After dropping thousands on a new car, you'll want to hop in and get on the road immediately, which makes sense. Few can resist the temptation of the new car smell. Car dealerships know that, and they can use it to charge you a lot more money than you thought you were going to pay for that car. This tactic is called yo-yo financing, and although it's not legal, 27% of people reported being victims of these scams. One Miami auto fraud lawyer even claims that 30% of his law practice deals with these cases.
This scam is also known as spot delivery. After agreeing to purchase the car, your dealership might tell you the financing is all set and that the car is yours. That may not be a problem for people with good credit scores, but someone with a lower credit score could get a call days after driving their new car off the lot letting them know the bank would not buy the contract from the Dealer. If the financing institution will not buy the contract, the sale may not close, and the buyer in this situation may have to return the car or pay the balance in full. The Dealer may even try to claim the buyer owes money for the mileage he put on the car.

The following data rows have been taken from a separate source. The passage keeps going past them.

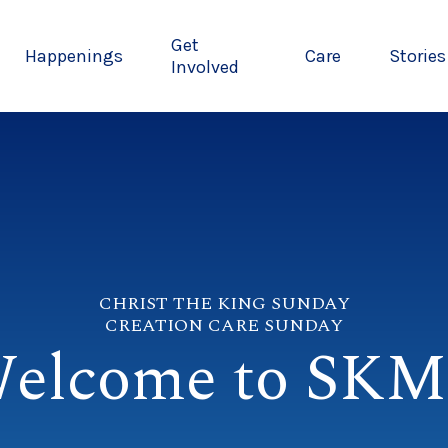
Get
Happenings
Care
Stories
Involved
CHRIST THE KING SUNDAY
CREATION CARE SUNDAY
elcome to SK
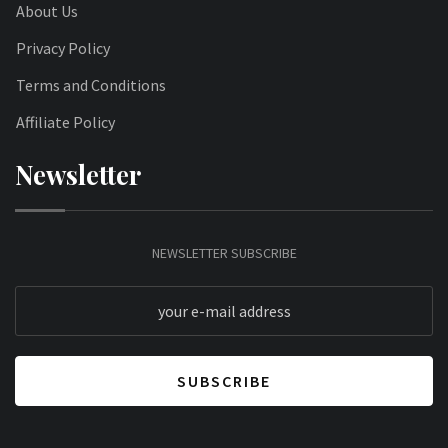
About Us
Privacy Policy
Terms and Conditions
Affiliate Policy
Newsletter
NEWSLETTER SUBSCRIBE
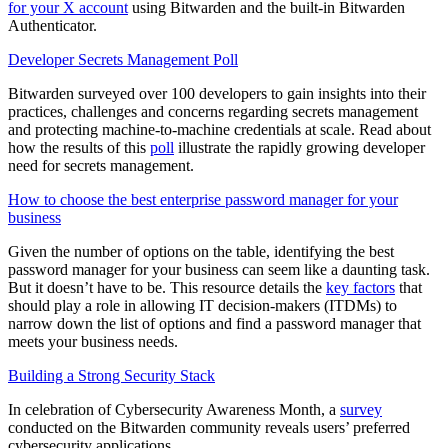
for your X account
using Bitwarden and the built-in Bitwarden
Authenticator.
Developer Secrets Management Poll
Bitwarden surveyed over 100 developers to gain insights into their
practices, challenges and concerns regarding secrets management
and protecting machine-to-machine credentials at scale. Read about
how the results of this
poll
illustrate the rapidly growing developer
need for secrets management.
How to choose the best enterprise password manager for your
business
Given the number of options on the table, identifying the best
password manager for your business can seem like a daunting task.
But it doesn’t have to be. This resource details the
key factors
that
should play a role in allowing IT decision-makers (ITDMs) to
narrow down the list of options and find a password manager that
meets your business needs.
Building a Strong Security Stack
In celebration of Cybersecurity Awareness Month, a
survey
conducted on the Bitwarden community reveals users’ preferred
cybersecurity applications.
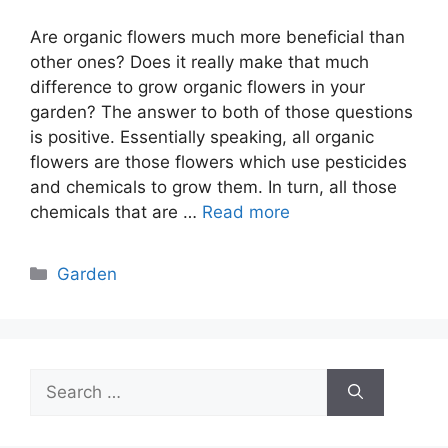
Are organic flowers much more beneficial than
other ones? Does it really make that much
difference to grow organic flowers in your
garden? The answer to both of those questions
is positive. Essentially speaking, all organic
flowers are those flowers which use pesticides
and chemicals to grow them. In turn, all those
chemicals that are …
Read more
Categories
Garden
Search
for:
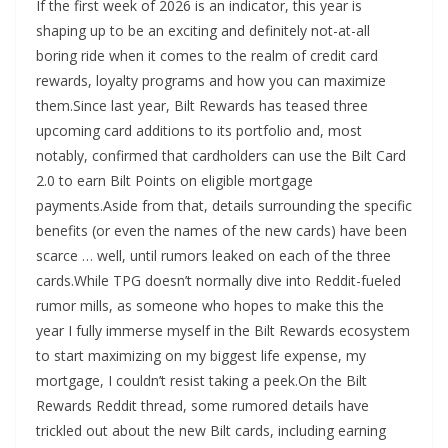
If the first week of 2026 is an indicator, this year is
shaping up to be an exciting and definitely not-at-all
boring ride when it comes to the realm of credit card
rewards, loyalty programs and how you can maximize
them.Since last year, Bilt Rewards has teased three
upcoming card additions to its portfolio and, most
notably, confirmed that cardholders can use the Bilt Card
2.0 to earn Bilt Points on eligible mortgage
payments.Aside from that, details surrounding the specific
benefits (or even the names of the new cards) have been
scarce … well, until rumors leaked on each of the three
cards.While TPG doesn’t normally dive into Reddit-fueled
rumor mills, as someone who hopes to make this the
year I fully immerse myself in the Bilt Rewards ecosystem
to start maximizing on my biggest life expense, my
mortgage, I couldn’t resist taking a peek.On the Bilt
Rewards Reddit thread, some rumored details have
trickled out about the new Bilt cards, including earning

Is it really worth it to pay thousands more down the road just to get your new car a few days early? Certainly not. Going into a deal, a buyer should know and understand what they're agreeing to – no matter how fine the print. You may even want to get pre-approved for a loan from a local credit union or your bank so you know what the terms of the loan are before you even set foot on a dealership's lot. And if you're desperate for a car, rent one until the paperwork is signed. A couple hundred dollars on a rental can save much more than you think down the road.